## The request
Reproduce the rows below, substituting "authority" for every occurrence of "name author" and leaving everything else unchanged.

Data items
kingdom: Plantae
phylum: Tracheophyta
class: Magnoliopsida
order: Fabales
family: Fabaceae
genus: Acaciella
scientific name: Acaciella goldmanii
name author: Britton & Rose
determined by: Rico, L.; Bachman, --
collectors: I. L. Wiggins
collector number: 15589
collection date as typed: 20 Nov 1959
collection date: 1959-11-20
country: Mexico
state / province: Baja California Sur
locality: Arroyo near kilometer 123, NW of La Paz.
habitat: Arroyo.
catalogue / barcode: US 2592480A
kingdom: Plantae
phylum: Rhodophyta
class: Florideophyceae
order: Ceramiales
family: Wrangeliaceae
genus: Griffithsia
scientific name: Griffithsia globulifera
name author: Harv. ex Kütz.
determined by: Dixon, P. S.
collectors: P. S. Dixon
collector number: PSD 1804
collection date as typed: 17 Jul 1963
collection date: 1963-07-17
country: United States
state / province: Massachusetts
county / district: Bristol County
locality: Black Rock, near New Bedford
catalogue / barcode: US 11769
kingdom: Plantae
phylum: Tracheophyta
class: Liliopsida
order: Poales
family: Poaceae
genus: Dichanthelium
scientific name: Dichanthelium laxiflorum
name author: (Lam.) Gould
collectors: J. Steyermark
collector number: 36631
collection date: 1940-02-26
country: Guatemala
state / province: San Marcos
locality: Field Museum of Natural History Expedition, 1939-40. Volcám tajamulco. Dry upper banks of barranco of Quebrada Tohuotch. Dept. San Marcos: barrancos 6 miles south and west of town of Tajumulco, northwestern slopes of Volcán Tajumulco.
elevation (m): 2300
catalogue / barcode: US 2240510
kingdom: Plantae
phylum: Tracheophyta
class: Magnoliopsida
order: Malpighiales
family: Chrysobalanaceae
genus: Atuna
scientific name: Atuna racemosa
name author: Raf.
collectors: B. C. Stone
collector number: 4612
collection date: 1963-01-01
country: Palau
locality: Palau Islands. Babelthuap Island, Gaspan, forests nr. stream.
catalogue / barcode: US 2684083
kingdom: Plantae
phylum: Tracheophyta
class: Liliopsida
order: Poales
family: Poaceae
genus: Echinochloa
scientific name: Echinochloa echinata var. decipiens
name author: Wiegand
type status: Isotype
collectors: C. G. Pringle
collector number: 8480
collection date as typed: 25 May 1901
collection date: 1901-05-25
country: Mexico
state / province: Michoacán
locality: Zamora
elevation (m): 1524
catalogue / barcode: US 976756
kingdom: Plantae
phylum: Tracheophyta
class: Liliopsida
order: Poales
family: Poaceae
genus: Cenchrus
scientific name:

## Reply to the task
kingdom: Plantae
phylum: Tracheophyta
class: Magnoliopsida
order: Fabales
family: Fabaceae
genus: Acaciella
scientific name: Acaciella goldmanii
authority: Britton & Rose
determined by: Rico, L.; Bachman, --
collectors: I. L. Wiggins
collector number: 15589
collection date as typed: 20 Nov 1959
collection date: 1959-11-20
country: Mexico
state / province: Baja California Sur
locality: Arroyo near kilometer 123, NW of La Paz.
habitat: Arroyo.
catalogue / barcode: US 2592480A
kingdom: Plantae
phylum: Rhodophyta
class: Florideophyceae
order: Ceramiales
family: Wrangeliaceae
genus: Griffithsia
scientific name: Griffithsia globulifera
authority: Harv. ex Kütz.
determined by: Dixon, P. S.
collectors: P. S. Dixon
collector number: PSD 1804
collection date as typed: 17 Jul 1963
collection date: 1963-07-17
country: United States
state / province: Massachusetts
county / district: Bristol County
locality: Black Rock, near New Bedford
catalogue / barcode: US 11769
kingdom: Plantae
phylum: Tracheophyta
class: Liliopsida
order: Poales
family: Poaceae
genus: Dichanthelium
scientific name: Dichanthelium laxiflorum
authority: (Lam.) Gould
collectors: J. Steyermark
collector number: 36631
collection date: 1940-02-26
country: Guatemala
state / province: San Marcos
locality: Field Museum of Natural History Expedition, 1939-40. Volcám tajamulco. Dry upper banks of barranco of Quebrada Tohuotch. Dept. San Marcos: barrancos 6 miles south and west of town of Tajumulco, northwestern slopes of Volcán Tajumulco.
elevation (m): 2300
catalogue / barcode: US 2240510
kingdom: Plantae
phylum: Tracheophyta
class: Magnoliopsida
order: Malpighiales
family: Chrysobalanaceae
genus: Atuna
scientific name: Atuna racemosa
authority: Raf.
collectors: B. C. Stone
collector number: 4612
collection date: 1963-01-01
country: Palau
locality: Palau Islands. Babelthuap Island, Gaspan, forests nr. stream.
catalogue / barcode: US 2684083
kingdom: Plantae
phylum: Tracheophyta
class: Liliopsida
order: Poales
family: Poaceae
genus: Echinochloa
scientific name: Echinochloa echinata var. decipiens
authority: Wiegand
type status: Isotype
collectors: C. G. Pringle
collector number: 8480
collection date as typed: 25 May 1901
collection date: 1901-05-25
country: Mexico
state / province: Michoacán
locality: Zamora
elevation (m): 1524
catalogue / barcode: US 976756
kingdom: Plantae
phylum: Tracheophyta
class: Liliopsida
order: Poales
family: Poaceae
genus: Cenchrus
scientific name:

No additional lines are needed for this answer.